Required work: What are the lines from the top of the entries below through the line containing "on perçoit moins la chaleur, l’effort est"? Return them exactly, both ends included, without the pictures.

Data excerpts
* * * * * * *
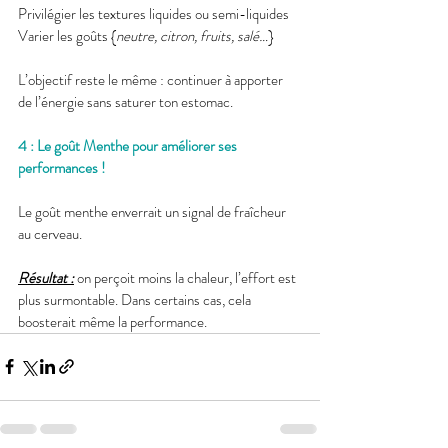
Privilégier les textures liquides ou semi-liquides
Varier les goûts {
neutre, citron, fruits, salé…
}
L’objectif reste le même : continuer à apporter 
de l’énergie sans saturer ton estomac.
4 : Le goût Menthe pour améliorer ses 
performances !
Le goût menthe enverrait un signal de fraîcheur 
au cerveau.
Résultat :
 on perçoit moins la chaleur, l’effort est 
plus surmontable. Dans certains cas, cela 
boosterait même la performance.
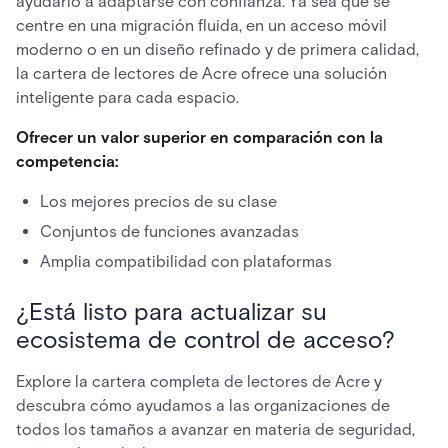
ayudarlo a adaptarse con confianza. Ya sea que se
centre en una migración fluida, en un acceso móvil
moderno o en un diseño refinado y de primera calidad,
la cartera de lectores de Acre ofrece una solución
inteligente para cada espacio.
Ofrecer un valor superior en comparación con la
competencia:
Los mejores precios de su clase
Conjuntos de funciones avanzadas
Amplia compatibilidad con plataformas
¿Está listo para actualizar su
ecosistema de control de acceso?
Explore la cartera completa de lectores de Acre y
descubra cómo ayudamos a las organizaciones de
todos los tamaños a avanzar en materia de seguridad,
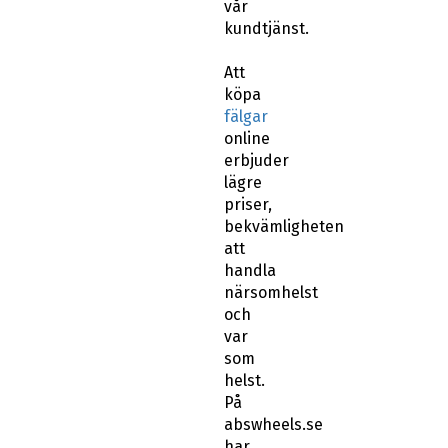
vår
kundtjänst.
Att
köpa
fälgar
online
erbjuder
lägre
priser,
bekvämligheten
att
handla
närsomhelst
och
var
som
helst.
På
abswheels.se
har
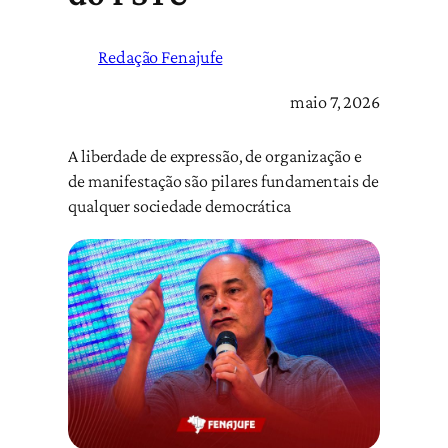
Redação Fenajufe
maio 7, 2026
A liberdade de expressão, de organização e
de manifestação são pilares fundamentais de
qualquer sociedade democrática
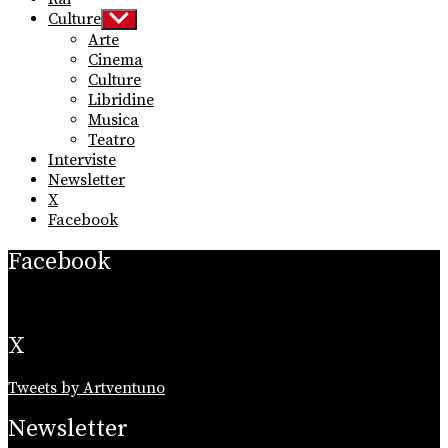
Culture
Show
sub
Arte
menu
Cinema
Culture
Libridine
Musica
Teatro
Interviste
Newsletter
X
Facebook
Facebook
X
Tweets by Artventuno
Newsletter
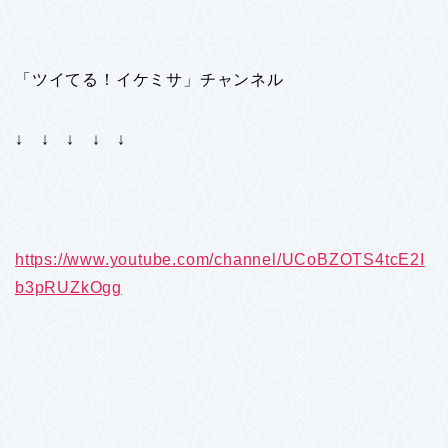
「ツイてる！イケミサ」チャンネル
↓ ↓ ↓ ↓ ↓
https://www.youtube.com/channel/UCoBZOTS4tcE2I
b3pRUZkOgg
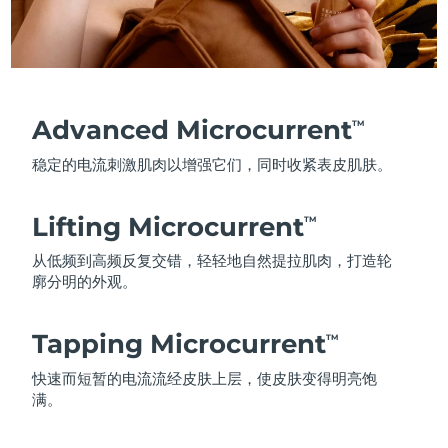
Advanced Microcurrent
TM
稳定的电流刺激肌肉以增强它们，同时收紧表皮肌肤。
Lifting Microcurrent
TM
从低频到高频反复交错，轻轻地自然提拉肌肉，打造轮
廓分明的外观。
Tapping Microcurrent
TM
快速而短暂的电流流经皮肤上层，使皮肤变得明亮饱
满。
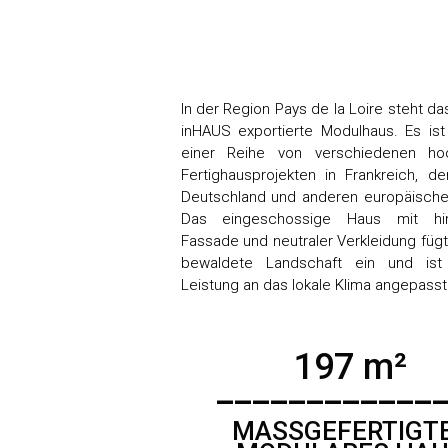
In der Region Pays de la Loire steht da
inHAUS exportierte Modulhaus. Es ist
einer Reihe von verschiedenen ho
Fertighausprojekten in Frankreich, d
Deutschland und anderen europäische
Das eingeschossige Haus mit hint
Fassade und neutraler Verkleidung fügt 
bewaldete Landschaft ein und ist
Leistung an das lokale Klima angepasst
197 m²
____________
MASSGEFERTIGT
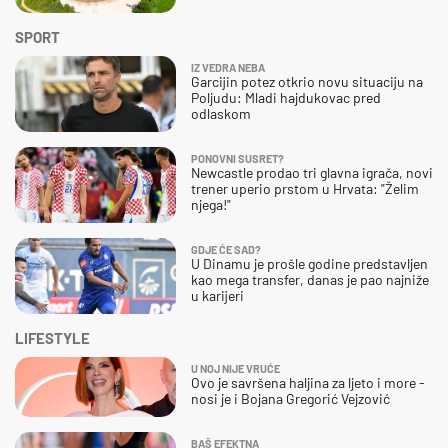
SPORT
IZ VEDRA NEBA
Garcijin potez otkrio novu situaciju na
Poljudu: Mladi hajdukovac pred
odlaskom
PONOVNI SUSRET?
Newcastle prodao tri glavna igrača, novi
trener uperio prstom u Hrvata: "Želim
njega!"
GDJE ĆE SAD?
U Dinamu je prošle godine predstavljen
kao mega transfer, danas je pao najniže
u karijeri
LIFESTYLE
U NOJ NIJE VRUĆE
Ovo je savršena haljina za ljeto i more -
nosi je i Bojana Gregorić Vejzović
BAŠ EFEKTNA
* * * * * * *
Expected answer:
Privilégier les textures liquides ou semi-liquides
Varier les goûts {
neutre, citron, fruits, salé…
}
L’objectif reste le même : continuer à apporter 
de l’énergie sans saturer ton estomac.
4 : Le goût Menthe pour améliorer ses 
performances !
Le goût menthe enverrait un signal de fraîcheur 
au cerveau.
Résultat :
 on perçoit moins la chaleur, l’effort est 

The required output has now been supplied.